Two factors in the status quo have increased the level of complexity pertaining to financial decision making: the diverse nature of products and instability within the global economy.
Large trading volume as well as policy-change fiscal diversity has affected the financial decision making of not only investors, but also those of general masses.
So in order to consolidate the factors of fiscal wellbeing, socio-economic and demographic variables, the ideal solution lies in financial literacy.
Financial literacy serves as a totalitarian solution for financial wellbeing on numerous accounts. Even for those who are veterans in the market, new models and trends keep on emerging, highlighting the need for adequate literacy.
Consider technology mediated changes in the finance arena such as cloud accountancy and crowdfunding. Then there are legislative updates such as the ‘liberal productivist model’ arising since the recession that demand updated knowledge.
In a research done on areas such as the finance market and personal finance, it has been reported that this fiscal knowledge leads to reduction of financial problems as well as improvement in the person’s resource management for the enterprise he/she is working for.
Scaling financial literacy
The application zone is not merely limited to making investment, but also to specific financial products such as insurance. In light of the recent implementation of Affordable Care Act in America, a prior study was done correlating financial literacy with the consumer choice of health insurance.
An important inference made by the study was that the illiteracy about financial products led to either poor decision making about coverage or led to consumers choosing cost expensive plans.

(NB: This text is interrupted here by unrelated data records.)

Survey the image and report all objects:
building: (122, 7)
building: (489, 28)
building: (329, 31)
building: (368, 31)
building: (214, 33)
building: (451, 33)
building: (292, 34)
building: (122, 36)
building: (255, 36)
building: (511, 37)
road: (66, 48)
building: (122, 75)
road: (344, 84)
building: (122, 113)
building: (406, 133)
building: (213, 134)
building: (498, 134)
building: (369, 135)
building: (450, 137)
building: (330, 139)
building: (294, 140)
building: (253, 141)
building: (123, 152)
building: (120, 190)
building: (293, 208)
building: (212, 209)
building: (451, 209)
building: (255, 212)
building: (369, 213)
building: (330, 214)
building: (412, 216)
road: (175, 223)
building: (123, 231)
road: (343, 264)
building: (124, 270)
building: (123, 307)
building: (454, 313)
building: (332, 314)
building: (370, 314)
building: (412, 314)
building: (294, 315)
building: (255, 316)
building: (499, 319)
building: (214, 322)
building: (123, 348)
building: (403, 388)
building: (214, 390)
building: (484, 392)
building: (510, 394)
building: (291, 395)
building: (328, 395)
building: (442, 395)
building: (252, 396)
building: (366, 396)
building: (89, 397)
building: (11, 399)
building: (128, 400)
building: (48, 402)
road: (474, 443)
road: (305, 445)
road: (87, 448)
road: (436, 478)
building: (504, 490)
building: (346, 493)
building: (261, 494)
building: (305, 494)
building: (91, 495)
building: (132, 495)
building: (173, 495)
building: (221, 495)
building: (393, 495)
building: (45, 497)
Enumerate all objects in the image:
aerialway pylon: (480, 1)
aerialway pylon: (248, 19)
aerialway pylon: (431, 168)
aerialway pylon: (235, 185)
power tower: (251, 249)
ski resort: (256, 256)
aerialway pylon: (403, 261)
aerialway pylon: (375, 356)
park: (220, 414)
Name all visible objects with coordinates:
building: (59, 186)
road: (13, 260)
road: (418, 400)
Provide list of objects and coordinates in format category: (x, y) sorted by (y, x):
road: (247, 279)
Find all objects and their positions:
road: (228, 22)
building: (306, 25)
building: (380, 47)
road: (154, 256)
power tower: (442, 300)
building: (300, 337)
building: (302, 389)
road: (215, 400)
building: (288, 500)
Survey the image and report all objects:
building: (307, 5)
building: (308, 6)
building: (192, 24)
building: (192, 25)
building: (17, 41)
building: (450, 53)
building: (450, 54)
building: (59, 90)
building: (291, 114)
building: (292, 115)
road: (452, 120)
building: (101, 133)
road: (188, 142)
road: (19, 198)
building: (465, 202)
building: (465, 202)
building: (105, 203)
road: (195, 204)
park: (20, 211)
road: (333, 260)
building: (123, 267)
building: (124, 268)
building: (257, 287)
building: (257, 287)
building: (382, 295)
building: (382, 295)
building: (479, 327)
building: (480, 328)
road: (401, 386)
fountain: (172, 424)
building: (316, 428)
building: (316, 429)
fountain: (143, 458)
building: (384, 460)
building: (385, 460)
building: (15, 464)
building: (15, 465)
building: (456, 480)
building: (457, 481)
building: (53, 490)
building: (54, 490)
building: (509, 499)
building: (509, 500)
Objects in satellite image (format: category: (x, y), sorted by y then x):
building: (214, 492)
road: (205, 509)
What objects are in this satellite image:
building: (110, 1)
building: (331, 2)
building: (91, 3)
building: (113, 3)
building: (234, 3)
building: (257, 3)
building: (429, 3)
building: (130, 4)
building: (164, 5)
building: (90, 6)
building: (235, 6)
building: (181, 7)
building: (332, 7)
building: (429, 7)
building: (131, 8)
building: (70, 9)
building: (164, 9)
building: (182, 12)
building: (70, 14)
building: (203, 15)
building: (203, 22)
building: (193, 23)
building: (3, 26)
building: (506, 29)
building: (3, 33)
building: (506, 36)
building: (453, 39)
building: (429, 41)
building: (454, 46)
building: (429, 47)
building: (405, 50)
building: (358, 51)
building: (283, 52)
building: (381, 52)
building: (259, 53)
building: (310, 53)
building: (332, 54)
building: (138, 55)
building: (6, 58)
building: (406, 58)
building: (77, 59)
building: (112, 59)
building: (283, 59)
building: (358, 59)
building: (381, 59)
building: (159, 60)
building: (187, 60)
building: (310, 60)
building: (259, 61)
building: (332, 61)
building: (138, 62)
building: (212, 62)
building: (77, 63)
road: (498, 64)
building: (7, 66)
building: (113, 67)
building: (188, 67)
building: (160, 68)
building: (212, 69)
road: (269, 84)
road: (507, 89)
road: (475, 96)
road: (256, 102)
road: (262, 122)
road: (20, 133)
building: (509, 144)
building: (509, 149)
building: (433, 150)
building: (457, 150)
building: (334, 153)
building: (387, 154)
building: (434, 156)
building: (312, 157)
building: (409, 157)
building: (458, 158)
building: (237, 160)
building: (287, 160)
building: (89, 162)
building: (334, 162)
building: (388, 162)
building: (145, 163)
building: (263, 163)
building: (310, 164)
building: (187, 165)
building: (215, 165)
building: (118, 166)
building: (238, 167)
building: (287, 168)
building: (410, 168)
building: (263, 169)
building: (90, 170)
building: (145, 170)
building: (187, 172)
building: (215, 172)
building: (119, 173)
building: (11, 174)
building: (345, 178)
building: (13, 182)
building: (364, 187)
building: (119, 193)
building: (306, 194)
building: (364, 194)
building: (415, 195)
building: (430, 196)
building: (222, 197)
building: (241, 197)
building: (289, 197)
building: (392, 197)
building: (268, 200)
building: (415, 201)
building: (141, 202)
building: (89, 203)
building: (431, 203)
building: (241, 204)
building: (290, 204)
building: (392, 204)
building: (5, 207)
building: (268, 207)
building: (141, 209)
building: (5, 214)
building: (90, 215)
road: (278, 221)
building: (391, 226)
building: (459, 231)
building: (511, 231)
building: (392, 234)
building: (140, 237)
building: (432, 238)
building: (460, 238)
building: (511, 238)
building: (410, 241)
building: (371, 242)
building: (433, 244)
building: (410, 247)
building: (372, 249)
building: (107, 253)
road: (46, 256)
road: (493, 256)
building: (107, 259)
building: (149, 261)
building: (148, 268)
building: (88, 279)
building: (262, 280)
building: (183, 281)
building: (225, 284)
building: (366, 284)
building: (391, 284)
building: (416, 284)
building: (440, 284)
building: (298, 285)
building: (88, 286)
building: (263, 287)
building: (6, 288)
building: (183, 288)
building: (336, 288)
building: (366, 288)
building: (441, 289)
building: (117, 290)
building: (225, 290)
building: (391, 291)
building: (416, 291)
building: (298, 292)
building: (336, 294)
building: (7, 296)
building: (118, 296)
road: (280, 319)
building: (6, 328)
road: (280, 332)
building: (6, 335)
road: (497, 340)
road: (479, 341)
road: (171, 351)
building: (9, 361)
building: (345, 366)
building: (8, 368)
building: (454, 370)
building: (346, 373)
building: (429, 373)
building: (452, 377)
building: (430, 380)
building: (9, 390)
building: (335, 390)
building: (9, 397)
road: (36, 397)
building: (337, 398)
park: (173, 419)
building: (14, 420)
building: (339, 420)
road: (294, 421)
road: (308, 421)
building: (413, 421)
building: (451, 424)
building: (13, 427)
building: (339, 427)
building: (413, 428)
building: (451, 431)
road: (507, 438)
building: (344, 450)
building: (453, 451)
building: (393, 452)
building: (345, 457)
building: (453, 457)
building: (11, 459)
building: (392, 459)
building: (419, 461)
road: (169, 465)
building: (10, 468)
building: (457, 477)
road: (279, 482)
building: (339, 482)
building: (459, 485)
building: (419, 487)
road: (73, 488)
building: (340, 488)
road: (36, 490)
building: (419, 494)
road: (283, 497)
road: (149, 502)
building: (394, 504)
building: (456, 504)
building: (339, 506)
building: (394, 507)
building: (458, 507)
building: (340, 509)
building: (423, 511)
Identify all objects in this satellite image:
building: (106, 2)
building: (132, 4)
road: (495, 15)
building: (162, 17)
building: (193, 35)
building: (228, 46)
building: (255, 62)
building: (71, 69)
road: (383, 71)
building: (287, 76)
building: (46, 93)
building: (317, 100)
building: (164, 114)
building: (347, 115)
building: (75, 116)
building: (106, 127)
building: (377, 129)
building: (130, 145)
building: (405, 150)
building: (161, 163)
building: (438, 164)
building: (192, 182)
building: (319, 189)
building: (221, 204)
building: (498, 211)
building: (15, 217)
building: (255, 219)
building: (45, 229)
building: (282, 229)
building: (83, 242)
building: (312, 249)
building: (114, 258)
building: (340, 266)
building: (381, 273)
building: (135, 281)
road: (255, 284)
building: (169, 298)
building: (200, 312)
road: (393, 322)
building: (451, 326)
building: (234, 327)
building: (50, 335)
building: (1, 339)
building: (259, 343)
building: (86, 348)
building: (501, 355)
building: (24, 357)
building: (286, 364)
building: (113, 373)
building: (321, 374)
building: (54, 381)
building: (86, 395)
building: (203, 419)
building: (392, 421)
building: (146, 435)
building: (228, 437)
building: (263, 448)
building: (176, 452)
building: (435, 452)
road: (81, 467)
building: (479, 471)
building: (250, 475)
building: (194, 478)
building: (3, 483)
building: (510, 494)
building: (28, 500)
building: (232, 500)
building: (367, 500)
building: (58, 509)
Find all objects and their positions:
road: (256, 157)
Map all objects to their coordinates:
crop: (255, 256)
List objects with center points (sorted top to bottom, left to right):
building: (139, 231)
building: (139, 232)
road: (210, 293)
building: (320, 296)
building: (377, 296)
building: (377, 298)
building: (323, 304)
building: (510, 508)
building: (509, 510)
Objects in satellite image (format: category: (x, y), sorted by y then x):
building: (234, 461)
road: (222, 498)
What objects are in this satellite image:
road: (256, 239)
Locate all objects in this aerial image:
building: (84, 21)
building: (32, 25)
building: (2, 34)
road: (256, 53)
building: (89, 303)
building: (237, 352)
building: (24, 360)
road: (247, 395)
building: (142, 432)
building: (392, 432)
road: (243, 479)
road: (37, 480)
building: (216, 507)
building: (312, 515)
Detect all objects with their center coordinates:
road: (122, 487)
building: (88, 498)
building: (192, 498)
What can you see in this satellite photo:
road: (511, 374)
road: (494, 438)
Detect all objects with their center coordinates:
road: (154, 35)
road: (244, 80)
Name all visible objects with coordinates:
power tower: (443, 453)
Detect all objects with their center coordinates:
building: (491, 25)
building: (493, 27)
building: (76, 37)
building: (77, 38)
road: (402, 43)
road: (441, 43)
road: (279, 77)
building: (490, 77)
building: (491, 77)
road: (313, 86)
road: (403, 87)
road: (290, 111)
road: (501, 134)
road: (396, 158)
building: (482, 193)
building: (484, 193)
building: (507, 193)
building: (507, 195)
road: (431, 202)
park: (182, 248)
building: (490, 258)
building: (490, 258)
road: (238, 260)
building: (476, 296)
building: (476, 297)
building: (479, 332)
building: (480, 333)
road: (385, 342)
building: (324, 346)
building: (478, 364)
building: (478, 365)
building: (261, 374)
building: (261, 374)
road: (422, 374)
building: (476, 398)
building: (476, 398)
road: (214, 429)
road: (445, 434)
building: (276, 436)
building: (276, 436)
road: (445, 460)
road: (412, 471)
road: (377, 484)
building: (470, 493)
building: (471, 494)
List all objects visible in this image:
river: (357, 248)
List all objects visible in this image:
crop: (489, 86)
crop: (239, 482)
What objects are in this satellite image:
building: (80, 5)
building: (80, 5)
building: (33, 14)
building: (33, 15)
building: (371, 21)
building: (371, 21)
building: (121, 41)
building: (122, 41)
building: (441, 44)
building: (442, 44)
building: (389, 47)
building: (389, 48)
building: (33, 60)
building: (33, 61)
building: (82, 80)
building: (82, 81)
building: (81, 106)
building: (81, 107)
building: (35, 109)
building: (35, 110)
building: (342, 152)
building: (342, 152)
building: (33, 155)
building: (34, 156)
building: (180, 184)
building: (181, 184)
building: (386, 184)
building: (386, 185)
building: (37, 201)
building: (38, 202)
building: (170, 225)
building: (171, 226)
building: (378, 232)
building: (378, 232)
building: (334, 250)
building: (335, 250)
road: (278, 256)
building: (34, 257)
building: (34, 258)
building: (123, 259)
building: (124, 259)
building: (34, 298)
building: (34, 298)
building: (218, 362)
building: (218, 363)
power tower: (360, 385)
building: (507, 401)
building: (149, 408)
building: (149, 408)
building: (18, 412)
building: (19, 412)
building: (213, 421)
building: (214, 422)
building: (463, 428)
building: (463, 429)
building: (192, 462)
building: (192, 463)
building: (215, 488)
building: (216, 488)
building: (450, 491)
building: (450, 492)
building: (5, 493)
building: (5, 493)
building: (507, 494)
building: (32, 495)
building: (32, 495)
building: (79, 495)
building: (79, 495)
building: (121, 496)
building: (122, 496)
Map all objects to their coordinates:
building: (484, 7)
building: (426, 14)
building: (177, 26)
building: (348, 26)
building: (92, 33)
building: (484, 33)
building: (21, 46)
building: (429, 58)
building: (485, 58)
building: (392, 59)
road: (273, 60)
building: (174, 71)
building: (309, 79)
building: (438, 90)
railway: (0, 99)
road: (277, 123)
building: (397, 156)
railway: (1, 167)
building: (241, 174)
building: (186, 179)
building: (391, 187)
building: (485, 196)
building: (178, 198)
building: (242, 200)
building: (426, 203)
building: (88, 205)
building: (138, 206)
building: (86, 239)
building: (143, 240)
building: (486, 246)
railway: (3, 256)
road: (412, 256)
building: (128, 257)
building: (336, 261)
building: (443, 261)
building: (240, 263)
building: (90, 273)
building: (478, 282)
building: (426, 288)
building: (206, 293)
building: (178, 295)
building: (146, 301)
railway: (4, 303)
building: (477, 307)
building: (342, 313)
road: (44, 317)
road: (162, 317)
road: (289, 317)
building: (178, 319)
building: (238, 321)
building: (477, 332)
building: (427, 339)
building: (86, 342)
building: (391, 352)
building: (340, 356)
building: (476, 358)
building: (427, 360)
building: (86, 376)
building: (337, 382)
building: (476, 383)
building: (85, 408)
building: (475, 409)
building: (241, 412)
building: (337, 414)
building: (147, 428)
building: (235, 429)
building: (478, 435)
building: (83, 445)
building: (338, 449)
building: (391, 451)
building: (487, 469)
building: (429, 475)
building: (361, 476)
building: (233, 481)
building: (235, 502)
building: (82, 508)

Financial literacy works well when both the state and the individual/enterprise are working in cohort. Resource generation and utilization are two important parameters in this regard.
Jonathan Fritz of simplifiedissuelifeinsurance.com provides a good account of initiative taken at enterprise level. Insurance related products have diversified in part due to the recession but also because there is more concern over fiscal security. The financial literacy guide provides the user with a good account of all the products as well as their market relevance, thereby allowing for better decision making.
On a macro level, financial literacy serves as a quantitative tool for determining financial wellbeing. In the status quo, wellbeing is normally associated with factors such as consumption of good, net worth, savings, socio-economic status, land ownership, etc- all of which are linked to financial literacy.
Since the recession, the microfinance model is gaining traction within the U.S. As per Dr. Muhammad Yunus, the Noble Prize winner, microfinance leads to self-employment which inherently generates fiscal security within the society. A successful microfinance model is dependent on the level of financial knowledge among the people. So in lieu of modern market indicators, the functionality of literacy is paramount.
Also, in a report published by the Consumer Financial Protection Bureau (CFPB), a large amount of money is being spent by enterprises on financial marketing as compared to that on financial literacy. So the consumer is more privy to biased financial information leading to biased fiscal decisions. This can be curtailed if the consumer takes the initiative of acquainting themselves with necessary knowledge.
Based on the narrative given above, the case of financial literacy is fairly documented and should be used by consumers for their benefit.